Question 6.7 - For tree (b), what is A after Line 4? After Line 5?

During Heapsort

Running time of Heapsort

Build_Max_Heap (A)
1 A.heap-size ← A.length
2 for i ← ⌊A.length/2⌋ downto 1 do
3    Max_Heapify (A, i)
Heapsort (A)
1 Build_Max_Heap (A) O(n)
2    for i ← A.length downto 2 do n*O(1)
3       exchange A[1] ↔ A[i] (n-1)*O(1)
4       A.heap-size ← A.heap-size[A] (n-1)*O(1)
5       Max_Heapify (A, 1) (n-1)*Θ(lg n)

Analysis of Heapsort

Question 6.7 - Remember our initial mistake on thinking Build_Max_Heap was O(n lg n) by assuming a tree of height lg n for each of the n applications of Max_Heapify - are we making the same mistake again?

Consider the running time of each line in the Heapsort algorithm.

Recall that Build_Max_Heap (section 6.3)

T(n)Build_Max_Heap = O(n)

1. Build_Max_Heap must visit at least  ⌊n/2⌋  nodes, running Max_Heapify at each node.
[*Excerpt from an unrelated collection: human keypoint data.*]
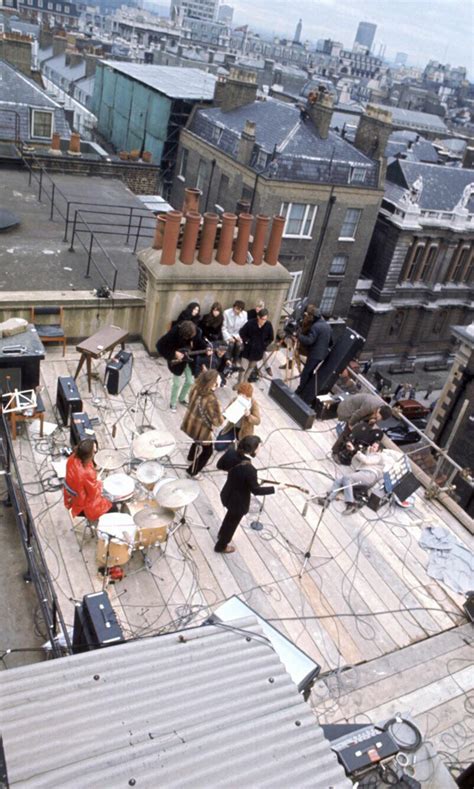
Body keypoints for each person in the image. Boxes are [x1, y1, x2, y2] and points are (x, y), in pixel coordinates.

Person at [214, 435, 276, 554]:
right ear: (253, 449)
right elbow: (256, 490)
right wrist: (276, 488)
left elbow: (219, 465)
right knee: (232, 525)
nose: (260, 450)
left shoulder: (231, 452)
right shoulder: (250, 470)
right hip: (238, 503)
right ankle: (221, 545)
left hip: (227, 493)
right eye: (259, 447)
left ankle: (221, 534)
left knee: (229, 518)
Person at [156, 320, 208, 412]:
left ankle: (182, 398)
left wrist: (207, 350)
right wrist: (174, 353)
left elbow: (200, 345)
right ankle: (173, 403)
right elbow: (160, 345)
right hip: (177, 362)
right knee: (177, 383)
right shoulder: (174, 332)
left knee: (190, 381)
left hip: (190, 360)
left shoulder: (197, 332)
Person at [320, 441, 385, 515]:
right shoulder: (369, 453)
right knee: (339, 481)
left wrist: (356, 451)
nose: (372, 447)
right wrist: (354, 450)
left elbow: (367, 461)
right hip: (362, 473)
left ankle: (351, 503)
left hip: (369, 475)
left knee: (347, 478)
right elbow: (357, 462)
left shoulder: (378, 456)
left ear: (379, 450)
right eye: (372, 445)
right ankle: (327, 499)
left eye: (374, 447)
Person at [181, 369, 224, 478]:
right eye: (218, 381)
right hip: (201, 429)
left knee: (196, 440)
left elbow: (191, 400)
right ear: (213, 383)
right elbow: (218, 422)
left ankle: (191, 457)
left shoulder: (195, 386)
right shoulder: (212, 400)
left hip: (190, 422)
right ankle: (192, 471)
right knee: (207, 452)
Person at [63, 439, 115, 521]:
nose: (95, 451)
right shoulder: (87, 473)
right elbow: (93, 494)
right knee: (113, 506)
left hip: (72, 498)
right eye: (94, 451)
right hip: (82, 505)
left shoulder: (72, 458)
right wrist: (98, 482)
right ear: (88, 455)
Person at [332, 393, 392, 458]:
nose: (378, 419)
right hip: (348, 410)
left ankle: (348, 449)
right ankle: (335, 451)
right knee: (348, 432)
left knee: (362, 429)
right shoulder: (370, 405)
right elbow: (357, 415)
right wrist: (351, 425)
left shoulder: (382, 407)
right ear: (379, 411)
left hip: (358, 411)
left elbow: (369, 416)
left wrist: (373, 419)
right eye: (378, 417)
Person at [294, 308, 332, 399]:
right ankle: (306, 390)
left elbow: (309, 341)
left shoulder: (316, 326)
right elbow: (331, 343)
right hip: (321, 355)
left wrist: (299, 336)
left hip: (314, 354)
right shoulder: (328, 327)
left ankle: (300, 390)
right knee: (310, 372)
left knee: (306, 373)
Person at [238, 308, 274, 383]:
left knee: (250, 368)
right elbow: (242, 332)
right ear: (258, 317)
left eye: (265, 319)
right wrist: (247, 341)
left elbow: (271, 338)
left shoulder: (268, 325)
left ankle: (244, 383)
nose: (264, 321)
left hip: (258, 352)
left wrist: (264, 345)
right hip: (248, 350)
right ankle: (239, 383)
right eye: (263, 319)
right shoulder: (250, 323)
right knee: (242, 369)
O(n).

2. O(1), repeated n times, so O(n).

3. O(1), repeated n − 1 times, so O(n).

4. O(1), repeated n − 1 times, so O(n).

5. Running time equal to the running time of Max_Heapify, repeated n−1 times.

Recall that we have already derived that for Max_Heapify (section 6.2 of the text)

T(n)Max_Heapify = Θ(lg n)

Since the running time of Max_Heapify is Θ(lg n), the overall running time for Heapsort is:

T(n)Heapsort = T(n)Build_Max_Heap + (n-1)T(n)Max_Heapify
  = O(n) + (n-1) Θ(lg n) 
  = O(n) + Θ(n lg n)
  = Θ(n lg n)